Aus seinem Mund ergoß sich ein Schwall wütender Flüche,
wie ich sie selbst in den Dolp-Werken nie zu Gehör bekommen
hatte.
„Von Stümpern bin ich umgeben”, schrie der Riese.
„Von Nichtskönnern und armseligen Tröpfen.” Ich
wunderte mich, daß der Uniformierte die Beschimpfung mit
stoischem Gleichmut über sich ergehen ließ. Ich mußte
stehenbleiben, denn die beiden Männer versperrten mit ihrer
Körperfülle den Ausgang.
„Sie haben eine Stunde Zeit, den richtigen Blumensamen an
Bord zu schaffen, Dellman”, dröhnte der Mann, der wie ein
Landstreicher aussah. „Wenn es Ihnen nicht gelingt, sind Sie
entlassen.” Der Riese warf sich herum und verschwand in dem
langen Gang, der hinter der Schleuse ins Innere des Schiffes führte.
Dellman lächelte mich an.
„Wer um Himmels willen, ist das?” stöhnte ich.
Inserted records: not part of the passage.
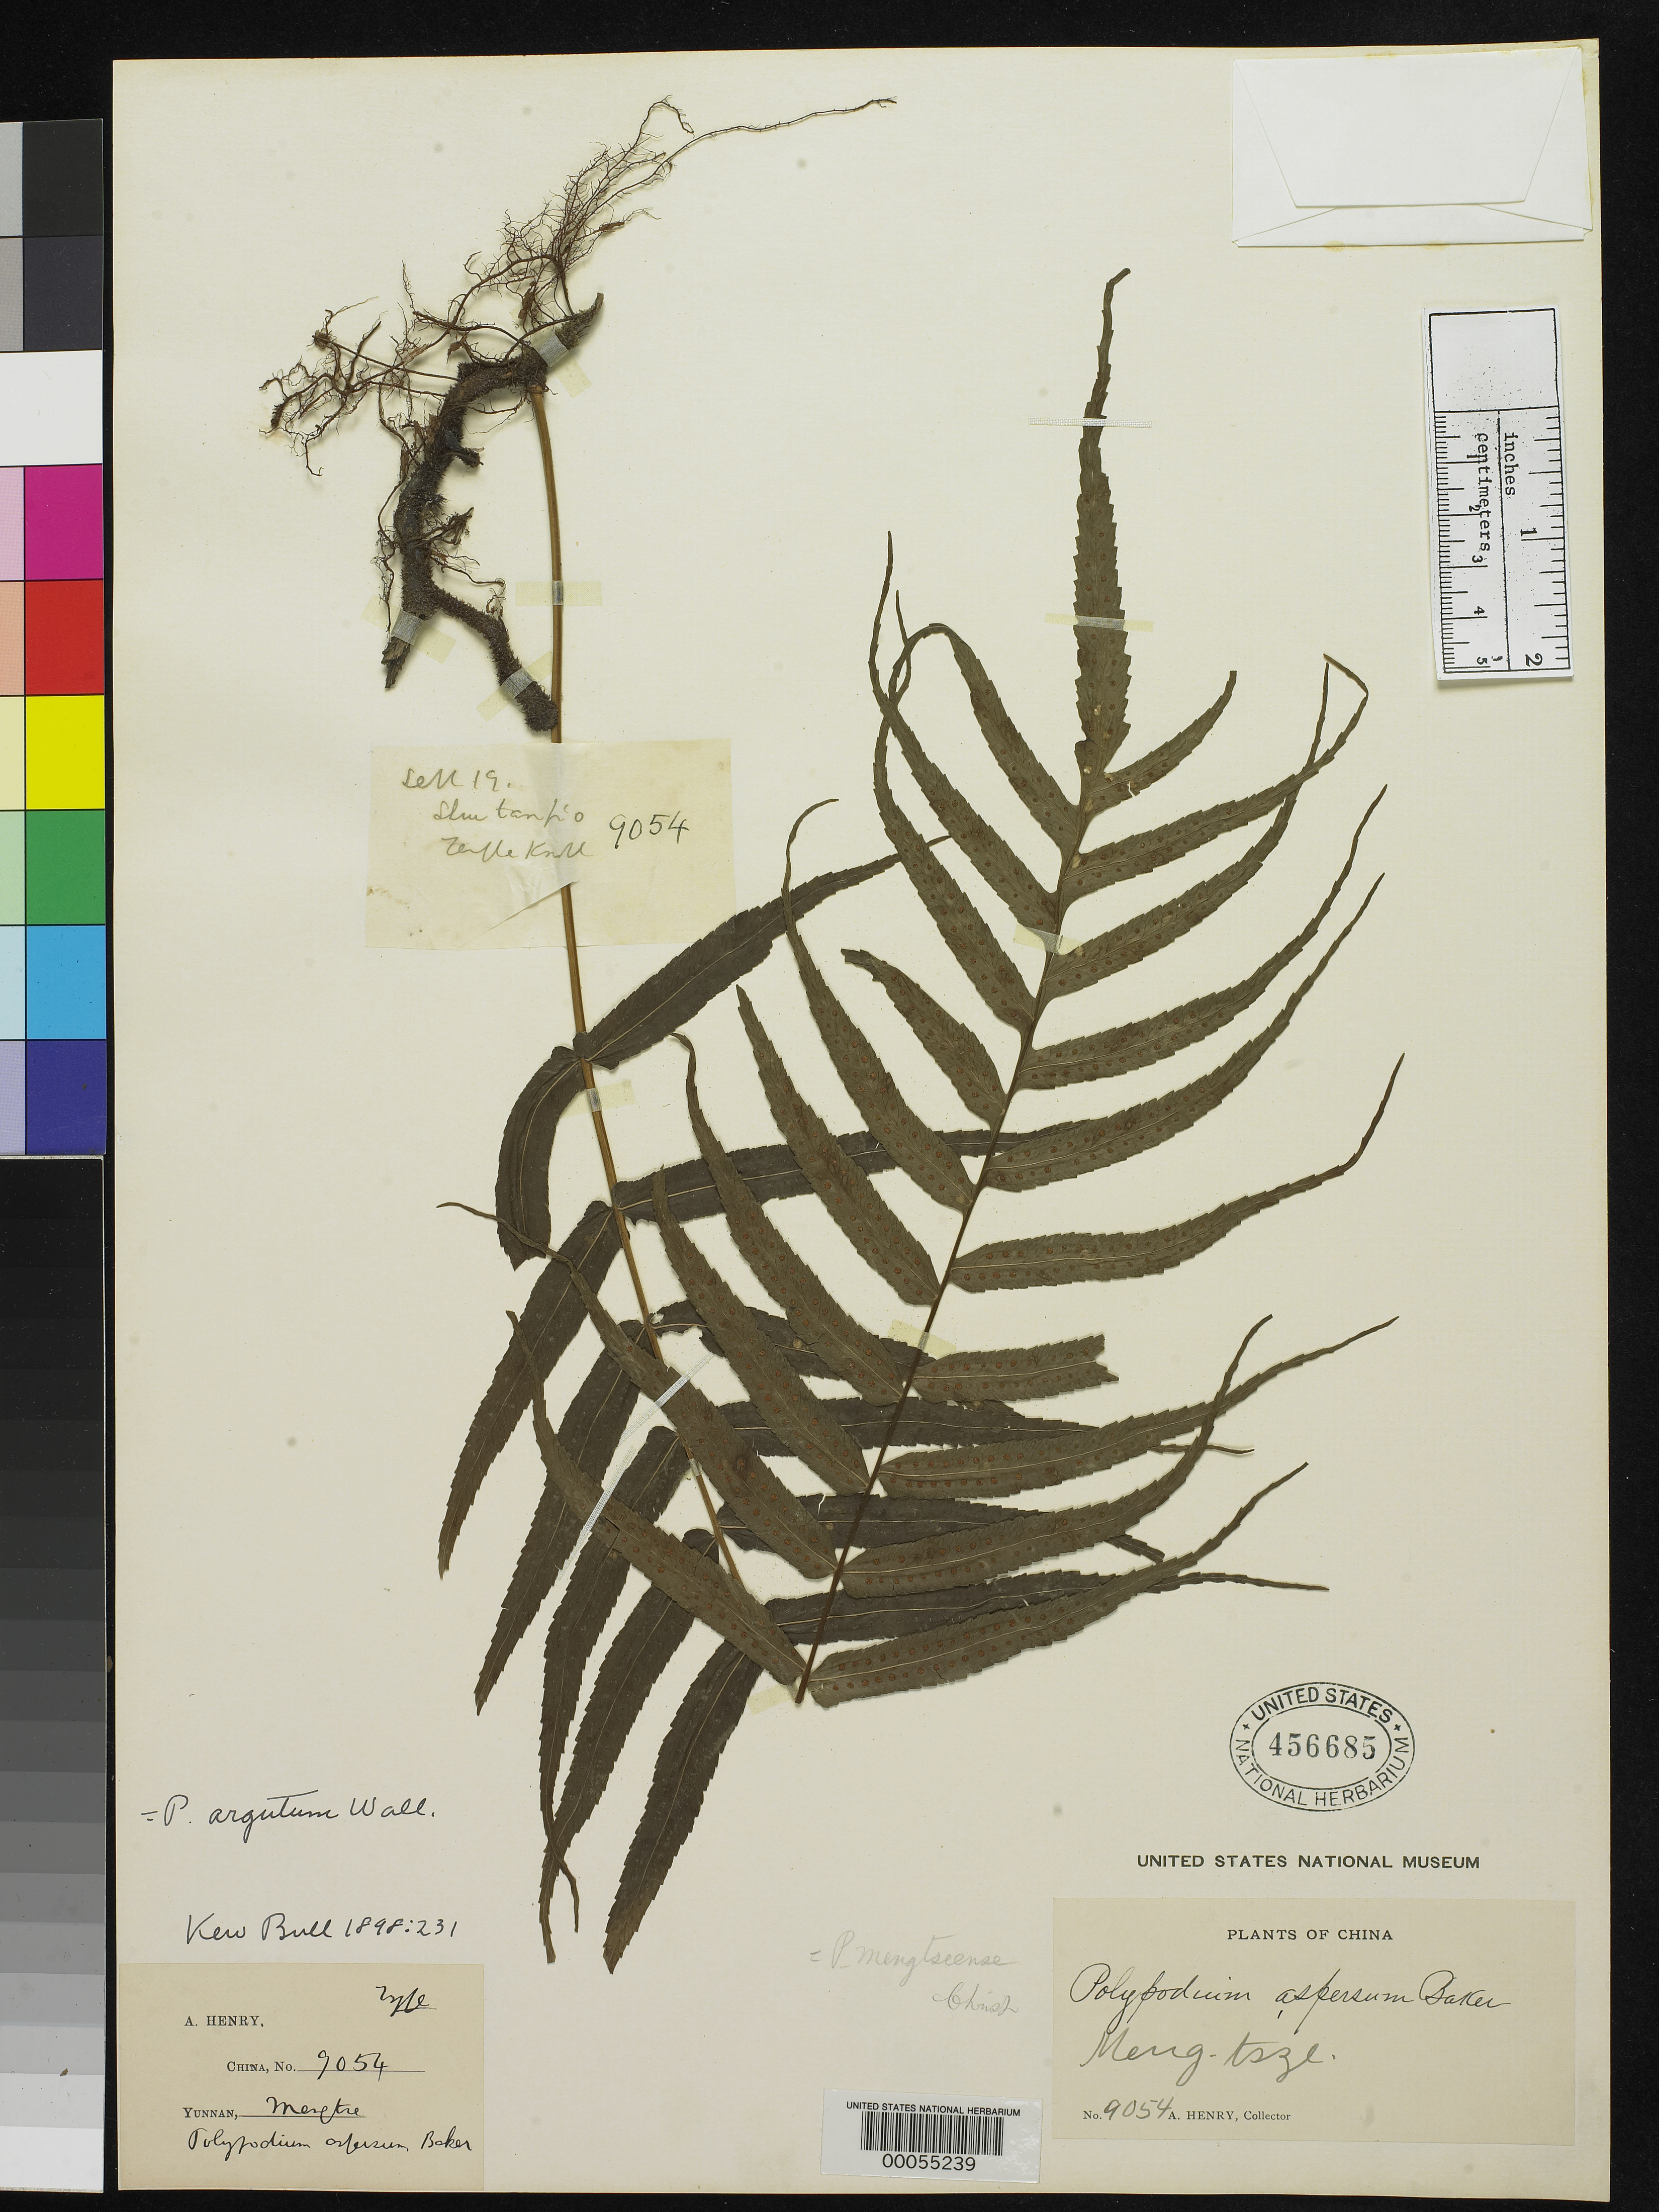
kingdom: Plantae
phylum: Tracheophyta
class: Polypodiopsida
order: Polypodiales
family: Polypodiaceae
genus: Polypodium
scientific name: Polypodium aspersum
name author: Baker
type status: Type Collection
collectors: A. Henry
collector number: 9054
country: China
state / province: Yunnan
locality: Mengtze [Meng-tsze]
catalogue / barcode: US 456685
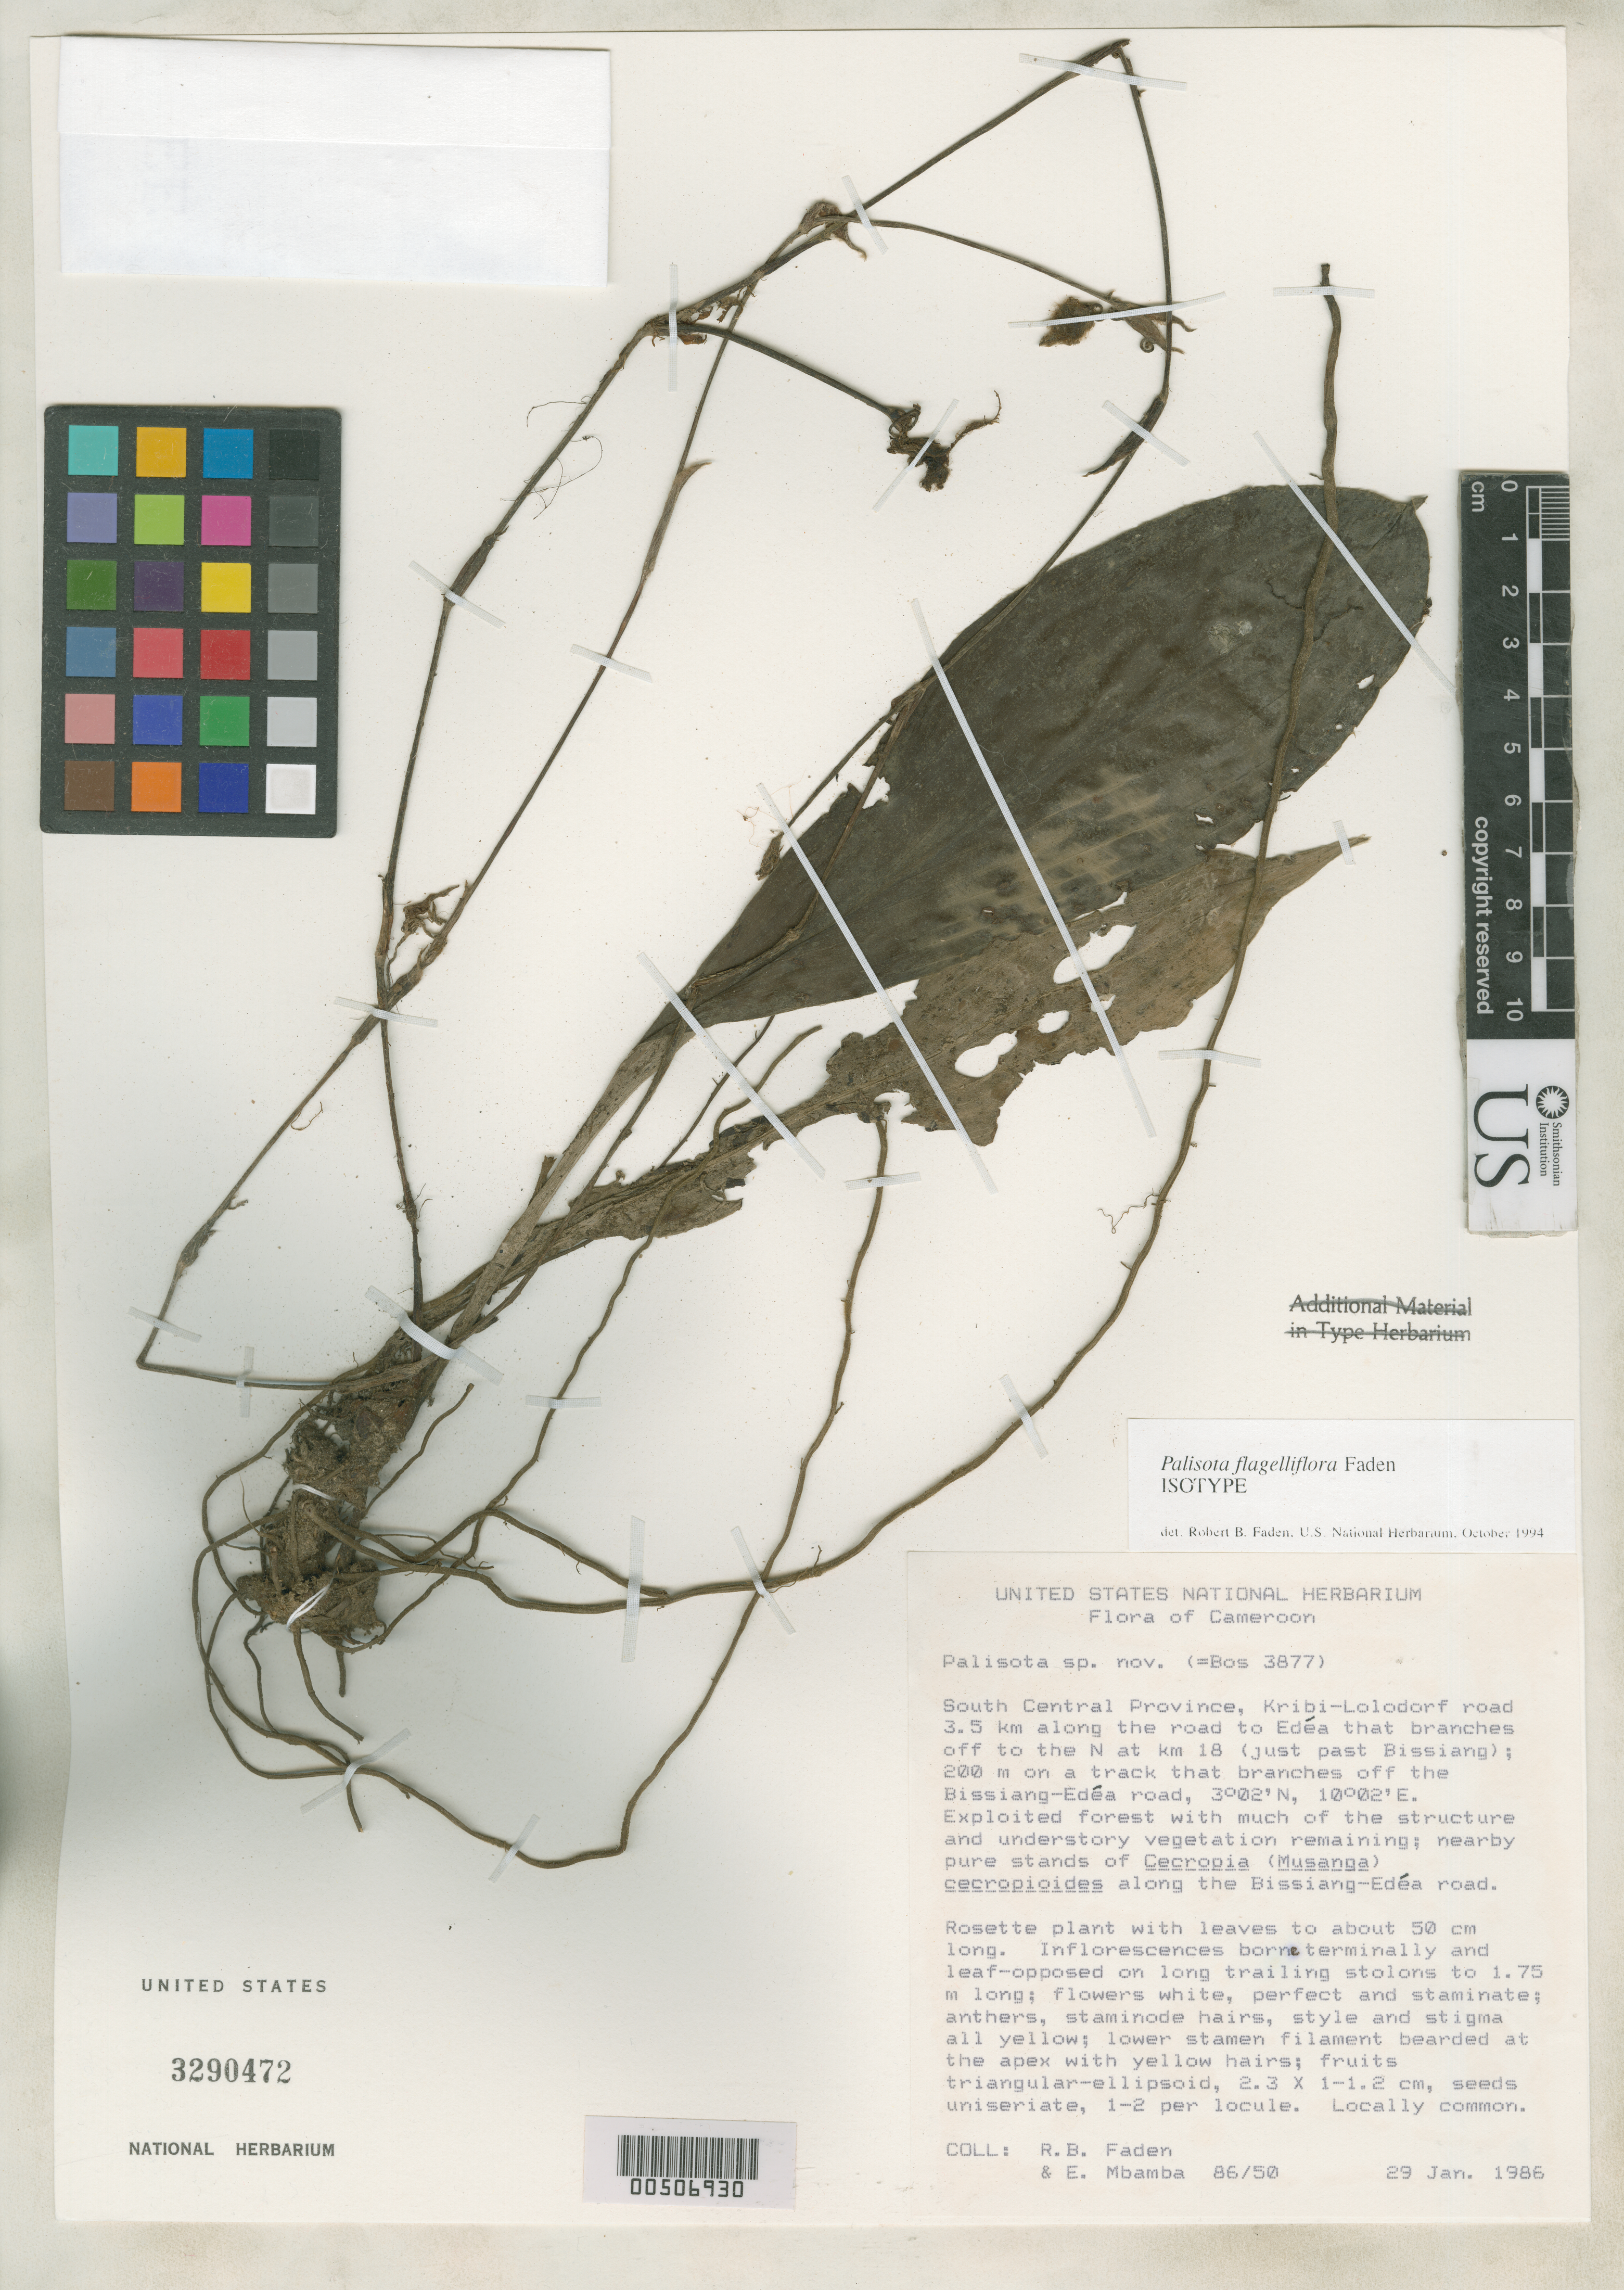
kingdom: Plantae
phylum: Tracheophyta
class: Liliopsida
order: Commelinales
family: Commelinaceae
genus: Palisota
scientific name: Palisota flagelliflora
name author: Faden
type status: Isotype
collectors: R. B. Faden & E. Mbamba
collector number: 86/50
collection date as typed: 29 Jan 1986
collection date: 1986-01-29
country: Cameroon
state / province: Sud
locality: Kribi-Lolodorf road 3.5 km along the road to Edea that branches off to the N at km 18 (just past Bissiang); 200 m on a track that branches off the Bissiang-Edea road.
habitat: Exploited forest.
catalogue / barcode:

Der Uniformierte musterte mich mitleidig. „Sind Sie einer
der Passagiere?” Ich nickte erwartungsvoll.
„Dieser Mann”, eröffnete mir Dellman, „war
Kapitän Ruscon ” „Droht er immer gleich mit
Kündigung?” Dellman grinste. „Ich war bereits
sechsundzwanzigmal entlassen”, berichtete er. „Einmal ist
Ruscon ohne mich zum Wega-Sektor geflogen. Nach seiner Rückkehr
hat er mich wieder eingestellt.” „Kann ich Ihnen bei der
Beschaffung dieses Blumensamens helfen?” erkundigte ich mich.
Es konnte nichts schaden, wenn Dellman auf meiner Seite war, nachdem
der Zahlmeister mir offen seine Feindschaft gezeigt hatte.
„Ruscon besitzt zwei Kabinen”, erklärte Dellman.